Mary Ann loves dips, especially the kind that have strong flavors in them. So that looked like another offering that would please her. But she wasn't impressed, and I had to agree with her. The trout mousse wasn't as good as the one Chef Tom Cowman used to make at Jonathan and the Upperline. The white bean and garlic puree wasn't as good as the one at Del Porto. And the tapenade wasn't as good as the one at Bayona. They have the recipe here for that last one, too.
Things picked up in the entree course. Fish is offered here broiled or pan-sauteed, with a choice of meuniere, amandine, and Muddy Waters treatments. The one named for the old blues master originated at Uglesich's, and is beginning to spread to other restaurants. (The Upperline also makes it.) The fish is napped with an Arnaud's-style thick brown meuniere sauce, then sprinkled with a mixture of chopped green onions, slices of jalapeno, and anchovies. That was as irresistible as it sounds (very). Roasted potatoes propped the fish up, both in the literal and gustatory ways. Yum.
The server asked me if I wanted bread when the fish came out. Of course I do. She brought me a slice of French bread. A (one). . . slice. . . of. . . bread. None for Mary Ann. Outside of chain restaurants (whose campaign to eliminate bread from the tables of America is one of many reasons I dislike them), I don't think I've ever seen bread served to just one person at a table of more than one person.
Mary Ann was trying not to eat, but succumbed to having at least an appetizer for an entree. The menu called it creamy crab toast, and that about captures it. I could see this as a starter: rich, crabby, crunchy--maybe too crunchy, the kind of bread so crusty that it makes people my age wonder what this will do to our teeth.
One of the desserts was intriguing. Even had a name I'd never heard before: flaugnarde. "Thick crepe with seasonal fruit from the wood oven," said the menu. This was not a good description of what came out. It was in a broad gratin dish, and under the fruit was not a crepe but crepe batter, largely unset. Actually, it was pretty good, but I imagined some sort of mini-pizza with a sweet dough.
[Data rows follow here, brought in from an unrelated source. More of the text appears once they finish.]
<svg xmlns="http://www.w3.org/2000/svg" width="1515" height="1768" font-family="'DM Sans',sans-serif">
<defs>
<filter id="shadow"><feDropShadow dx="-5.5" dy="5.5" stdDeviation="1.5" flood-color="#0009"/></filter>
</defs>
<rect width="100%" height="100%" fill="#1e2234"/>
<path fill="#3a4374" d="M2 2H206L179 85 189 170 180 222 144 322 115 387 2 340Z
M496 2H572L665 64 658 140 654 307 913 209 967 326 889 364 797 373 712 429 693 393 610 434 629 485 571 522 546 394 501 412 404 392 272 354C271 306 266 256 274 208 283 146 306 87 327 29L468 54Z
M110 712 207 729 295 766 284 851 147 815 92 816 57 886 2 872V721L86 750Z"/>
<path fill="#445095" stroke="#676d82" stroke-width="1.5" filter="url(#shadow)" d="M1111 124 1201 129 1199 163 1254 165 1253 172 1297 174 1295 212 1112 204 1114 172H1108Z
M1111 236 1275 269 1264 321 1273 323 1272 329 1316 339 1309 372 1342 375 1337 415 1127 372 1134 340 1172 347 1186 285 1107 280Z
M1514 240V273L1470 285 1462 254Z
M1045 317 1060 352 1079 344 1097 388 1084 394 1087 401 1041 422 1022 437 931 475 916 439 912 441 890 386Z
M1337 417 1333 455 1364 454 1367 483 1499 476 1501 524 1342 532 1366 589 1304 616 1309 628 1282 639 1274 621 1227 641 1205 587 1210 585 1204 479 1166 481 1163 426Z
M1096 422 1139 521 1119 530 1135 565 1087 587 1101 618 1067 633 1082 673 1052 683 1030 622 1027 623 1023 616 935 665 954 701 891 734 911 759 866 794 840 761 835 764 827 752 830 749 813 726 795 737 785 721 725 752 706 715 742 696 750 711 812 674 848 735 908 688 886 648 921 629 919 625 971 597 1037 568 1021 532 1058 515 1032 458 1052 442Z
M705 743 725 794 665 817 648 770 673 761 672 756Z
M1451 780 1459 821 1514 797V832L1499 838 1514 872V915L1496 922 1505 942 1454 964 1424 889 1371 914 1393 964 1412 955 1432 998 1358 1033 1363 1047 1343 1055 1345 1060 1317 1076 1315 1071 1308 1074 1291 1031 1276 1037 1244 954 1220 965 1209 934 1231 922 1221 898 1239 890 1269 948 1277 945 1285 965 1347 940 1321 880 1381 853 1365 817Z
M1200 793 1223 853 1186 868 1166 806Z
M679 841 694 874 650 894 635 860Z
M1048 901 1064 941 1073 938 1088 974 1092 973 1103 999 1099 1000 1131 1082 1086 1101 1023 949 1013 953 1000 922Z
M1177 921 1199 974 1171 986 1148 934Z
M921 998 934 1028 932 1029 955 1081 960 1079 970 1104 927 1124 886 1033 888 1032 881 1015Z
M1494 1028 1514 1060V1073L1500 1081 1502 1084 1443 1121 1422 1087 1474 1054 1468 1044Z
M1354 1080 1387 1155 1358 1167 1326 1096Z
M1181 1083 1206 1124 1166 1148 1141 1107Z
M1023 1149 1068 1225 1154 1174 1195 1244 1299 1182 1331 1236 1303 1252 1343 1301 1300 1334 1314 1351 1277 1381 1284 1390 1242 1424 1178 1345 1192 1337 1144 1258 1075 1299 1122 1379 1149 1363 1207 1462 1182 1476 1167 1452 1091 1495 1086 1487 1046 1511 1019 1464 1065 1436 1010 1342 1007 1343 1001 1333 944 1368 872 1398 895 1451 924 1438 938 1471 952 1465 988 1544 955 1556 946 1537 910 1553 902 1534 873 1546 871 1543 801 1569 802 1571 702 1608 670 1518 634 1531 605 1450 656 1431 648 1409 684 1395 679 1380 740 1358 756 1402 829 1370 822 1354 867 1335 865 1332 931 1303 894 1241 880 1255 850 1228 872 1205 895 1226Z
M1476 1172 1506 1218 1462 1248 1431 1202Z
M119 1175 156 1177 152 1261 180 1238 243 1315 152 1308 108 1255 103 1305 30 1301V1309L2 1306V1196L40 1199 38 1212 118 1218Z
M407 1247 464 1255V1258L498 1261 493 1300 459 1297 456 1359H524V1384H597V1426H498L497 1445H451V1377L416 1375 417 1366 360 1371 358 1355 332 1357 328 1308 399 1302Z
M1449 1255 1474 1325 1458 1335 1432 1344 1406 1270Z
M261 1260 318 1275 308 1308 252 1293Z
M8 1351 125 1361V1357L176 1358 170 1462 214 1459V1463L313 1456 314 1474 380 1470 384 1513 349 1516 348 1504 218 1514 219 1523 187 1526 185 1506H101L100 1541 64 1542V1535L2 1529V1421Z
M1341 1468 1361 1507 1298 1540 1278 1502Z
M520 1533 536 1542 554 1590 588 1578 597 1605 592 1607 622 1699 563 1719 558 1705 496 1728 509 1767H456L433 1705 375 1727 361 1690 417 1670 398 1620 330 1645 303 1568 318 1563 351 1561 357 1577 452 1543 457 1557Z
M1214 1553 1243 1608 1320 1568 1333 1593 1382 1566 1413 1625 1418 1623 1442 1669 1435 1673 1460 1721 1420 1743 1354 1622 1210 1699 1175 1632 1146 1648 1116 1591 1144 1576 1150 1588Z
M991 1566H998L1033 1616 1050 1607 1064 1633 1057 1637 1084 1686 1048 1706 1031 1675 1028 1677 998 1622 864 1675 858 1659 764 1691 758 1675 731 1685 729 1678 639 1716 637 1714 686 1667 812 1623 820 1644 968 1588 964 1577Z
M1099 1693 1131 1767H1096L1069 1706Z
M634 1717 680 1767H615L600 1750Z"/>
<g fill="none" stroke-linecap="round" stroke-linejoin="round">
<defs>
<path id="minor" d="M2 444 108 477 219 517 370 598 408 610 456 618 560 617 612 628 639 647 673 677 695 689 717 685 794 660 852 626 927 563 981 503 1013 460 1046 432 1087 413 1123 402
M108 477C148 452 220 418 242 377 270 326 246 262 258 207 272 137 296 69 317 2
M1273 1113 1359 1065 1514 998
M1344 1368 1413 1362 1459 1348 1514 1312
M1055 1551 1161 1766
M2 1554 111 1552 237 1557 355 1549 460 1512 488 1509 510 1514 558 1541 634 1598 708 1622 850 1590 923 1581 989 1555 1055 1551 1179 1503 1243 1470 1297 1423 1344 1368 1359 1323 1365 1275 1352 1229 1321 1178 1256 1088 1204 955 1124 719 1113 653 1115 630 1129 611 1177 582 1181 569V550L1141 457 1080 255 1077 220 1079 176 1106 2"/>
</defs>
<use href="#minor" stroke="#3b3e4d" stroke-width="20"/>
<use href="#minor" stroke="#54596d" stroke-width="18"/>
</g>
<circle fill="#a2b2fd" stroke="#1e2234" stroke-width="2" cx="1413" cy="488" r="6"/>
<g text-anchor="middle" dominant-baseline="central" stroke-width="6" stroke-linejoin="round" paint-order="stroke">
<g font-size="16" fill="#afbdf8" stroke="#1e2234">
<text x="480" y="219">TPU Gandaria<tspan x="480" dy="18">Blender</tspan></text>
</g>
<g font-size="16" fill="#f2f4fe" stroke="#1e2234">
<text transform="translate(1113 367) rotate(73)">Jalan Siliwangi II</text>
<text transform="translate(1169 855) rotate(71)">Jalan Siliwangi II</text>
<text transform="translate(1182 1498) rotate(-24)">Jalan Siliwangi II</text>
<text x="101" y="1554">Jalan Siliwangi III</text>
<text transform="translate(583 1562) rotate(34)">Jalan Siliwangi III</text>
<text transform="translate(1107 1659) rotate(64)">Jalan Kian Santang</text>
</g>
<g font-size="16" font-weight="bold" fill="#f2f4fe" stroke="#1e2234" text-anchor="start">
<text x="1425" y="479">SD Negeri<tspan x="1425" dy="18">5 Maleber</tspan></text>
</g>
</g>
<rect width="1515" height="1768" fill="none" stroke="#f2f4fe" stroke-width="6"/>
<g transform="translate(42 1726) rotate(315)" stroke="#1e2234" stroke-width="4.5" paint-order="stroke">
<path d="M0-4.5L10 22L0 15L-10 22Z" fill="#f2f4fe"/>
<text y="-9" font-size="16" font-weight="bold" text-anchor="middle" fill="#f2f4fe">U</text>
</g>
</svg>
Mary Ann likes Mondo, and that launched one of our perennial discussions. She openly admits that the environment of a restaurant is more important to her than mere food. There is no question that Susan's people did a fine job with that. Mondo is a cool place. Except for that noise matter. A large rug in the dining room maybe ought to be larger. Tablecloths would help, too.
All my causes for complaint are new-restaurant issues. The basic concept is good. And Susan's longtime policy of keeping prices reasonable (Bayona has always been a bargain) is in force here. Except for the steak, everything's in the teens. The promise that this will be a neighborhood restaurant, in the latter-day style, is been fulfilled.
Mondo. Lakeview: 900 Harrison Ave. 504-224-2633.